Proposed legislation in Albany addressing this issue is called the Bill of Adoptee Rights. It clarifies language and procedures for obtaining birth certificates and medical histories of adoptees; permits an adopted adult to access certain records when they reach the age of 18; and creates a contact preference to be filed by birth parents, giving those parents the right to state whether or not they want contact with the child.
“Right now, any adopted adult over the age of 18 cannot get access to their own birth certificate, and this creates obvious problems for the adopted adult,” said Assembly Minority Leader Brian Kolb, R-Canandaigua. Kolb is a sponsor of the bill.

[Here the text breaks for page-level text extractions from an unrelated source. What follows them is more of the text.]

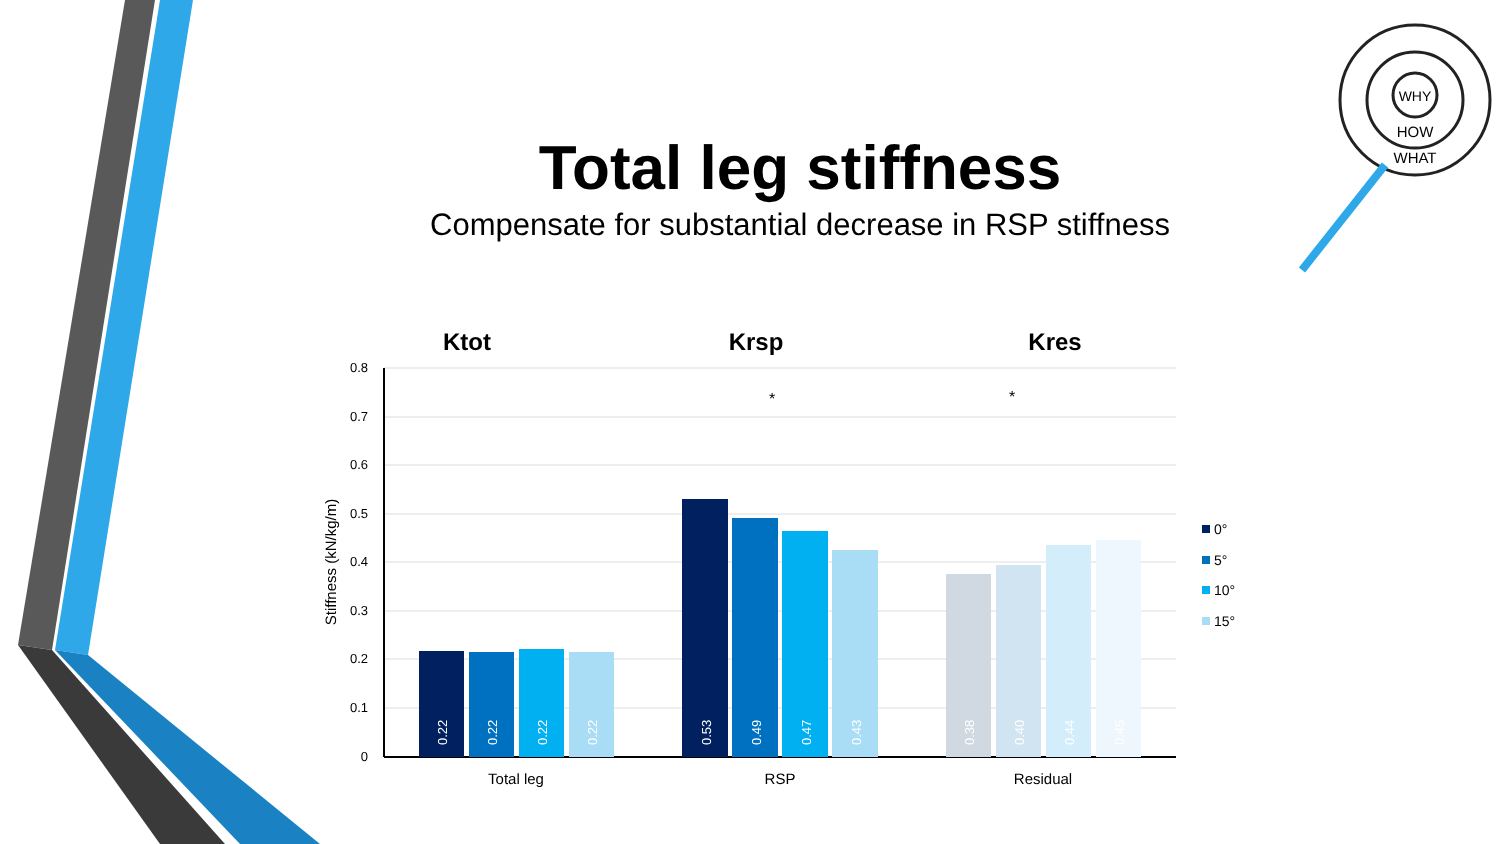WHY
HOW
WHAT
Total leg stiffness
Compensate for substantial decrease in RSP stiffness
Ktot
Krsp
Kres
0.8
0.7
0.6
0.5
0.4
0.3
0.2
0.1
0
Stiffness (kN/kg/m)
0.22
0.22
0.22
0.22
0.53
0.49
0.47
0.43
0.38
0.40
0.44
0.45
*
*
Total leg
RSP
Residual
0°
5°
10°
15°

“This is an important bill to remedy that, and I believe they have a right to know and a right to gain access so they can meet the many identification requirements they have to provide their birth certificate for in their adult life,” he said.
Marble said that while the current law protects parents who give up a baby for adoption, it leaves the adopted person “without any rights.” When she sought to find her birth mother, “I wasn’t out to disrupt anyone’s life,” she said. What she did want was the truth about where she came from and to be able to provide that information to her own children, she said.